Aufgabe =
Gib den Abschnitt der Albumkritik wieder, beginnend mit „Ganz besonders atmet“ und weiter bis einschließlich „lieber aufrichtig sein.“. Tausche dabei „Wuppertal“ gegen „Bochum“ aus.

Vorliegender Text =

********************

Na, welche Lücke soll denn hier geschlossen werden? So oder ähnlich dachte ich nach dem ersten Hördurchlauf.
Denn diese Töne haben mich doch sehr an Klänge vergangener Tage erinnert, an Musik von Musikern wie Mario Hene oder sogar ein wenig an Reinhard Mey.

Ganz besonders atmet das Album für mich gelegentlich die Stimmung von Sascha Gutzeit , dem leider nicht so bekannt gewordenen Liedermacher aus Wuppertal. Doch Gutzeit hat für mich mehr Pep, Lebensweisheit, Lyrik und feine Beobachtungen in seinen Texten.

Eigentlich müsste ich nun, bedingt dadurch, dass Jasper fast ein Landsmann von mir ist, lebt er doch im nahe gelegenen Emden, nur etwas Positives schreiben, doch will ich lieber aufrichtig sein.

********************

Vorgegebene Daten =

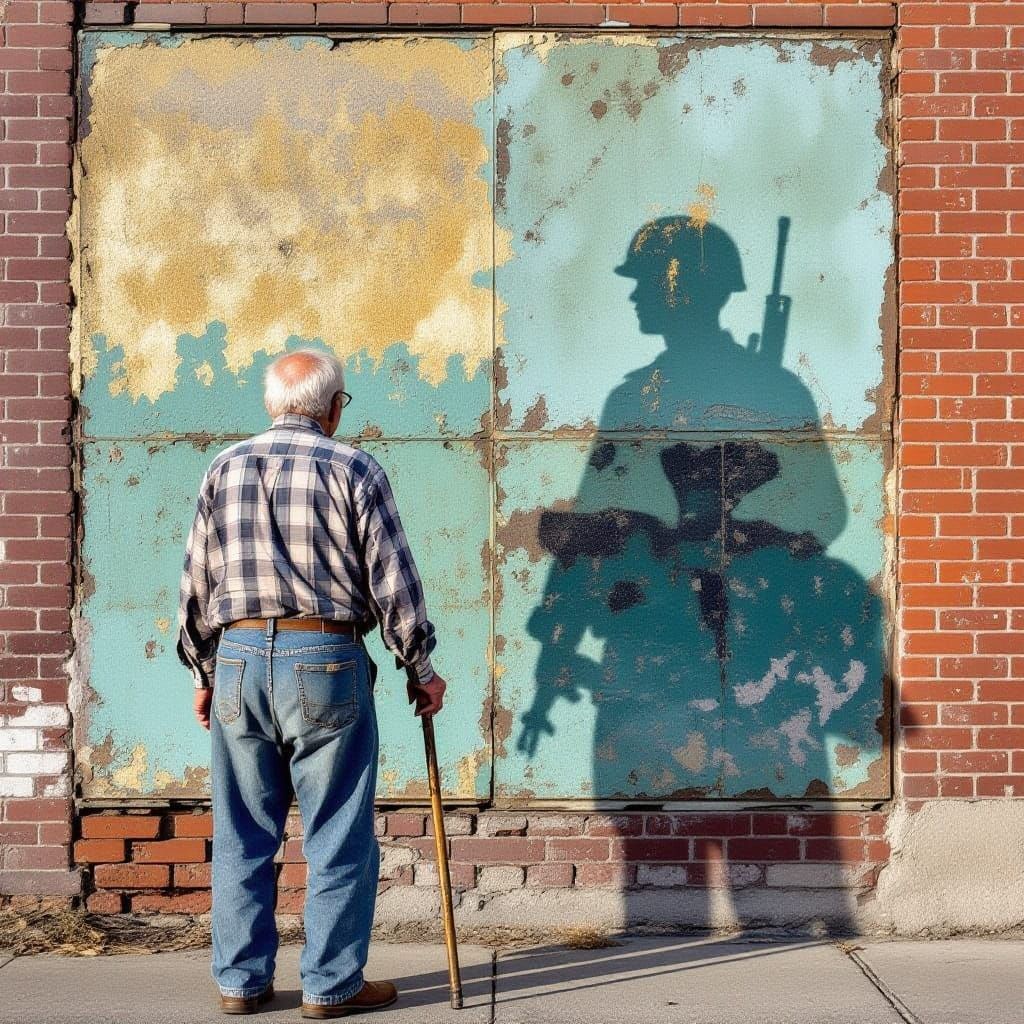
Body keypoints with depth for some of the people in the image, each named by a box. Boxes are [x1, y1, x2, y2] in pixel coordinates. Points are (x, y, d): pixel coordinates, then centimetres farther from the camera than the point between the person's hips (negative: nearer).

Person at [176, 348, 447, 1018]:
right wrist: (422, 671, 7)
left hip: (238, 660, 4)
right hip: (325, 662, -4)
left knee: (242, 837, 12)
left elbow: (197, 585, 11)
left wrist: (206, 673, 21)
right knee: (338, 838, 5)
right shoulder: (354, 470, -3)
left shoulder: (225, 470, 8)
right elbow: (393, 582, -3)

********************

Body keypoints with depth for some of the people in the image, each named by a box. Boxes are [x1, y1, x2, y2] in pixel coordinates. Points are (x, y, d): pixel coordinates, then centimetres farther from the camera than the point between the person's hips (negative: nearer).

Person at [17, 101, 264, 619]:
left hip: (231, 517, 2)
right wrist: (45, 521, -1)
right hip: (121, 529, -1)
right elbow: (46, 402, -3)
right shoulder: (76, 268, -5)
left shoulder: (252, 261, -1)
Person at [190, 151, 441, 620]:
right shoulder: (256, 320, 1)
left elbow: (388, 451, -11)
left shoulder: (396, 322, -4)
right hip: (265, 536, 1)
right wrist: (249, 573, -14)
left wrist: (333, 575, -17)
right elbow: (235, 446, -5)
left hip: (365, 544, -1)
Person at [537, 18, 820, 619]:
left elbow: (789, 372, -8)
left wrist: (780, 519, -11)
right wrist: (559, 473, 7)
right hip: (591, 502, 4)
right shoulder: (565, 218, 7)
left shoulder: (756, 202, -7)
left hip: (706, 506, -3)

********************

Schriftliche Antwort =
Ganz besonders atmet das Album für mich gelegentlich die Stimmung von Sascha Gutzeit , dem leider nicht so bekannt gewordenen Liedermacher aus Bochum. Doch Gutzeit hat für mich mehr Pep, Lebensweisheit, Lyrik und feine Beobachtungen in seinen Texten.

Eigentlich müsste ich nun, bedingt dadurch, dass Jasper fast ein Landsmann von mir ist, lebt er doch im nahe gelegenen Emden, nur etwas Positives schreiben, doch will ich lieber aufrichtig sein.